Netflix non sopporta di farsi prendere le misure (sull'audience)

Massimiliano Trovato
Il servizio streaming on demand, il tentativo di Nielsen di quantificare il suo pubblico, le ricadute sui contratti in essere

Roma. A metà degli anni ’90, Blockbuster addebita a Reed Hastings una penale di 40 dollari per aver restituito in ritardo la copia di “Apollo 13” che aveva noleggiato: un episodio trascurabile, se non avesse motivato Hastings a battere un sentiero alternativo: quello del noleggio per corrispondenza. Nessun negozio, dunque; e, di lì a poco, nessuna penale: nasce il modello in abbonamento oggi ubiquo. C’è un modo elementare per raffigurare il miracolo Netflix: per contrasto. Nel 2000, un’altra sliding door: l’azienda viene offerta per 50 milioni di dollari a Blockbuster, che declina. Blockbuster continua a crescere per qualche anno, tocca la vetta nel 2004, poi comincia a sgretolarsi sotto le picconate della pirateria, ma soprattutto dalla rivoluzione del mercato dei contenuti. E, per la terza volta, le strade s’incrociano. Nel 2007, a dieci anni, dieci milioni di clienti, un miliardo di dvd dalla nascita, Netflix cambia pelle e s’inventa il mercato dello streaming video. Oggi Netflix vale 50 miliardi di dollari; Blockbuster è un ricordo sbiadito.

 

Caso pressoché unico tra i colossi dell’economia di internet, Netflix non è un’azienda “nativa digitale”, ma non è neanche, in senso stretto, il frutto di un’ibridazione con l’analogico. Semmai si può parlare di una giustapposizione tra i due mondi: si cambia per restare fedeli a se stessi, e cosa facciamo conta più del come. L’impronta continua a lievitare: 65 milioni di utenti in 50 paesi (e un fitto calendario di ulteriori espansioni già programmate); quasi 5 miliardi di dollari l’anno per investimenti in contenuti, sempre più spesso originali; e il numero più clamoroso: negli Stati Uniti, Netflix genera oggi il 37 per cento del traffico internet complessivo nella fascia oraria di punta (grosso modo, quella che va dalle 19 alle 23). Fin qui le cose che sappiamo di Netflix; e le sappiamo perché Netflix vuole farcele sapere. Ma i contenuti non sono tutti uguali e sulla formula della salsa Netflix il riserbo è massimo. L’informazione è potere, specie in un mercato in cui concorrenti sono robusti e agguerriti e, sotto sotto, anche quelli con cui fai affari – Comcast, TimeWarner, eccetera – vorrebbero un pezzo più grande della tua torta. Per questo, Netflix (e Hulu e Amazon…) custodiscono gelosamente le informazioni di visione – e, del resto, se la pubblicità non è parte dell’equazione, perché dovrebbe esserlo lo share?
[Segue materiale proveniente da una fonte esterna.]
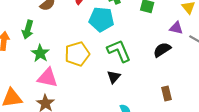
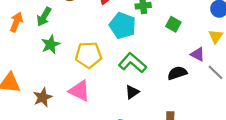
green L-shape: (119, 51) -> (132, 63), turned -40
black triangle: (114, 77) -> (132, 92), moved
pink triangle: (47, 78) -> (79, 91), moved

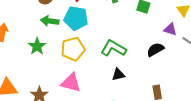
green arrow: (44, 17) -> (50, 21), moved, turned 78
cyan pentagon: (123, 26) -> (76, 18), moved
black triangle: (132, 92) -> (118, 74), turned 32

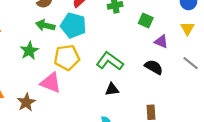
purple triangle: (170, 29) -> (161, 41), moved
black semicircle: (155, 50) -> (154, 67), turned 54
pink triangle: (71, 83) -> (51, 83), moved

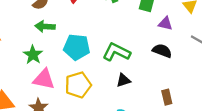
cyan pentagon: (73, 25) -> (77, 47), moved
yellow pentagon: (67, 57) -> (78, 85), moved
pink triangle: (51, 83) -> (44, 79), moved

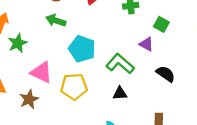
purple triangle: (165, 24) -> (146, 44), moved
green star: (33, 55) -> (18, 43), moved

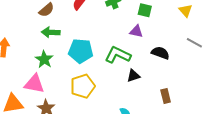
green star: (18, 43) -> (44, 59), moved
pink triangle: (41, 72) -> (34, 84), moved
black triangle: (120, 93) -> (133, 76), moved

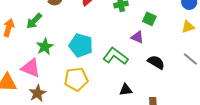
yellow triangle: (186, 11) -> (188, 27), turned 40
green arrow: (51, 32) -> (34, 21), moved, turned -60
black triangle: (133, 76) -> (126, 90), moved

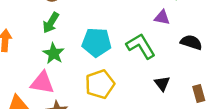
green arrow: (34, 21) -> (51, 23), moved
green L-shape: (115, 56) -> (141, 46), turned 35
black triangle: (126, 90) -> (162, 83), turned -48

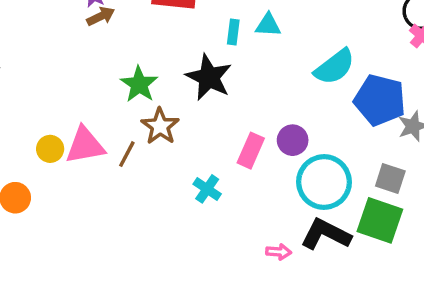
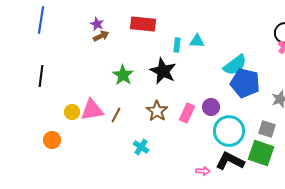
blue pentagon: (380, 100) -> (245, 83), moved
brown star: (160, 126) -> (157, 111), moved
cyan cross: (207, 189) -> (141, 147), moved

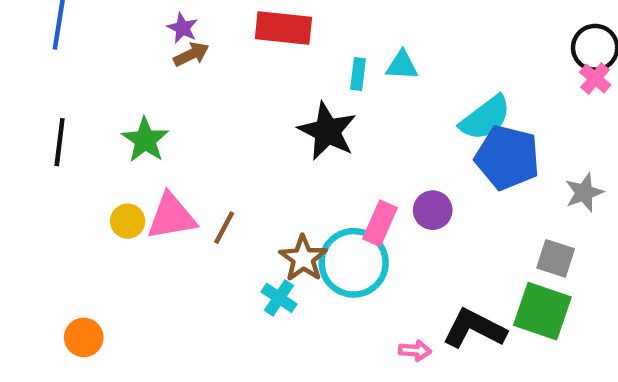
green star: (123, 75) -> (145, 140), moved
brown star: (157, 111) -> (303, 258), moved
cyan circle: (229, 131) -> (354, 263), moved
orange circle: (52, 140) -> (84, 337), moved

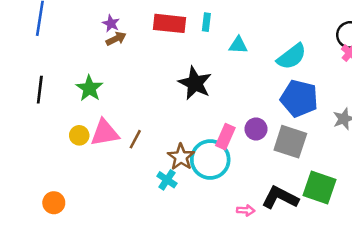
cyan rectangle: (358, 74) -> (206, 22), moved
cyan semicircle: (485, 118) -> (292, 57), moved
gray square: (556, 258) -> (290, 142), moved, size x1.5

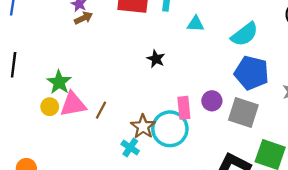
black star: (195, 83) -> (156, 59), size x0.6
green star: (89, 88) -> (59, 82), moved
pink rectangle: (225, 137) -> (184, 108), turned -30

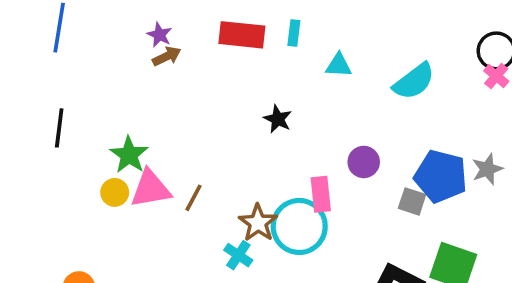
blue pentagon: (252, 73) -> (441, 176), moved
purple circle: (212, 101) -> (364, 162), moved
gray square: (243, 113) -> (412, 201), size x0.6

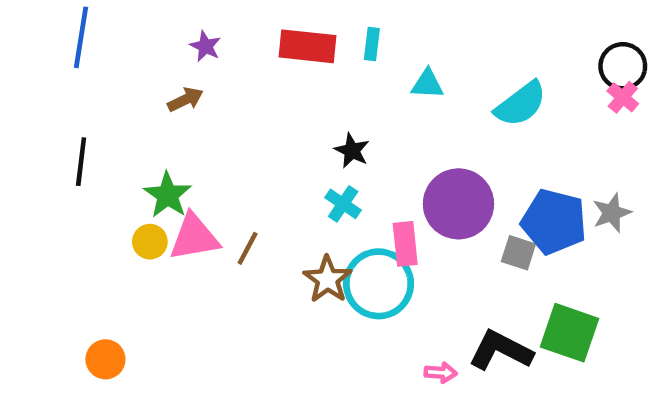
brown arrow: (167, 56) -> (185, 100), moved
purple circle: (364, 162) -> (458, 204), size x1.8
cyan cross: (238, 255) -> (343, 204), moved

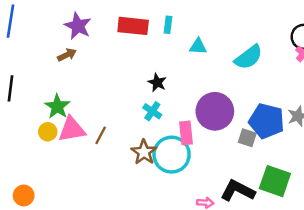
purple star: (205, 46) -> (78, 26), size x1.6

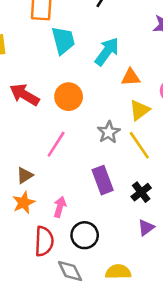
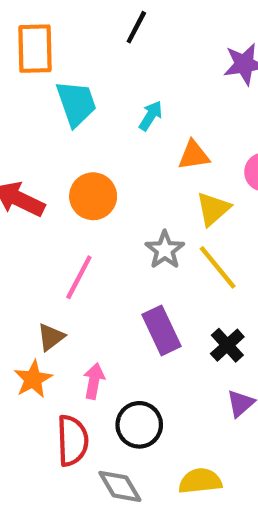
cyan arrow: (107, 51) -> (151, 116), size x0.6
brown triangle: (25, 175) -> (51, 337), moved

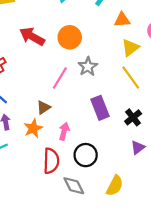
gray star: (165, 250) -> (88, 67), moved
yellow semicircle: (200, 481) -> (115, 186), turned 120

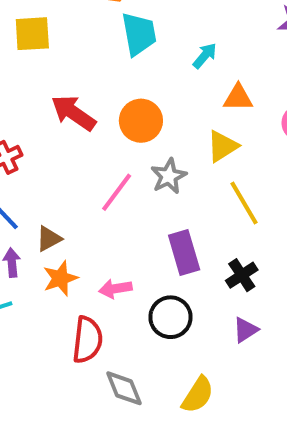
yellow triangle: (130, 48) -> (222, 146), moved
brown triangle: (44, 108) -> (49, 239), moved
pink arrow: (64, 131) -> (115, 289), turned -119
black circle: (86, 155) -> (170, 317), moved

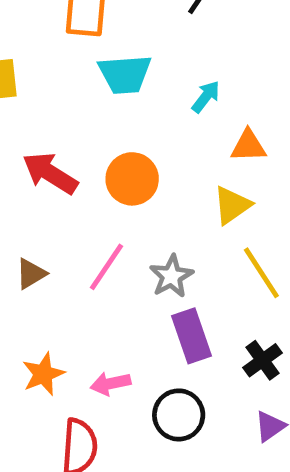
cyan trapezoid: (139, 34) -> (125, 74), turned 99
gray star: (169, 176) -> (171, 276), moved
brown triangle: (49, 239) -> (31, 274), moved

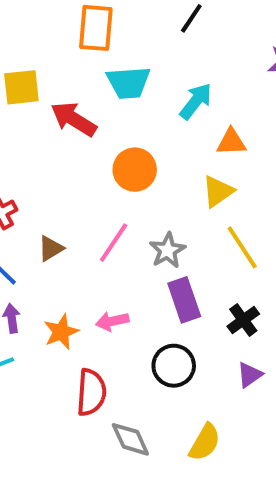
cyan arrow: (206, 97) -> (196, 101), size x1.4
red arrow: (50, 173) -> (74, 119), moved
pink arrow: (111, 384) -> (112, 321), moved

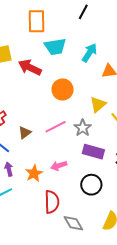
yellow triangle: (218, 191) -> (98, 104), moved
pink line: (114, 243) -> (56, 127), turned 35
purple rectangle: (184, 300) -> (93, 152), turned -50

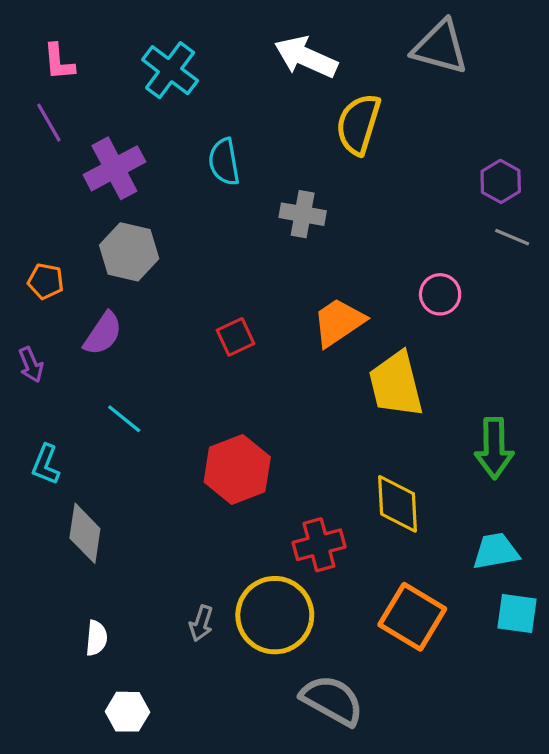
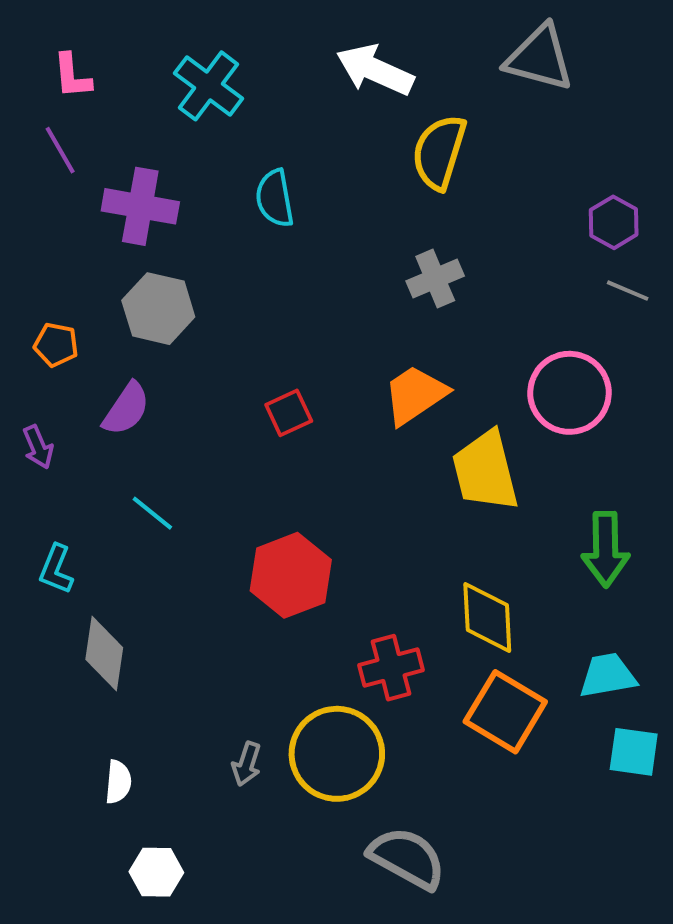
purple cross: (114, 168) -> (140, 206), turned 38
gray cross: (303, 214) -> (435, 278), moved, turned -33
pink circle: (440, 294) -> (569, 393), moved, size x1.6
orange square: (412, 617) -> (505, 712), moved

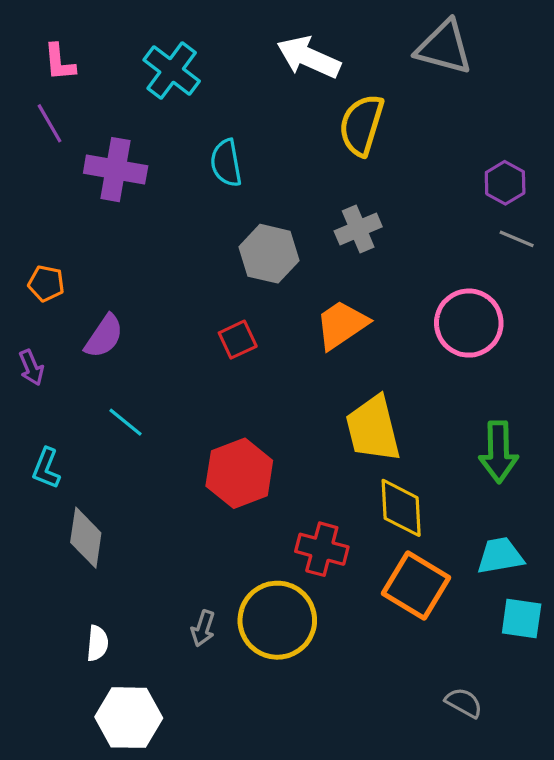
gray hexagon: (158, 309) -> (269, 254), moved
yellow trapezoid: (485, 471) -> (373, 429), moved
red cross: (391, 668) -> (322, 549), turned 30
gray semicircle: (407, 858) -> (464, 703), moved, size x0.6
white hexagon: (156, 872) -> (129, 718), size x1.5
Sennonché, il successo relativo dei singoli contenuti sarebbe un’informazione particolarmente preziosa per i fornitori di Netflix, che mirano a spuntare condizioni più vantaggiose; e, allo stesso modo, gli investitori ne trarrebbero indicazioni fondamentali per valutare l’impegno di Netflix nelle produzioni originali.

 

[**Video_box_2**]Ecco, allora, che a fare luce sulla questione sta provando l’istituto di rilevazioni Nielsen, che ha iniziato a registrare informazioni di consumo relative a un migliaio di produzioni. Per il momento Netflix minimizza la portata delle rivelazioni, ma è indubbio che si tratti di un contrattempo significativo per un’azienda che sinora si è saputa barcamenare con diplomazia tra fornitori, concorrenti e poteri pubblici – “si trova sempre dalla parte dei regolatori”, ha scritto il New York Times – ma che, con ciascuno di essi, ha molte occasioni di frizione latenti.

 

In ottobre, Netflix sbarcherà in Italia – senza vincoli di esclusiva, nonostante un accordo già annunciato con Telecom. Lo farà senza poter contare su alcuni prodotti di punta, già venduti a Mediaset e Sky, e troverà ad attenderla un mercato dello streaming già in fermento, grazie alle iniziative degli operatori televisivi e di battitori liberi come Chili. Una sfida impegnativa per l’azienda californiana, ma che – banda ultralarga permettendo – potrebbe dare una scossa allo scenario nostrano dell’audiovisivo.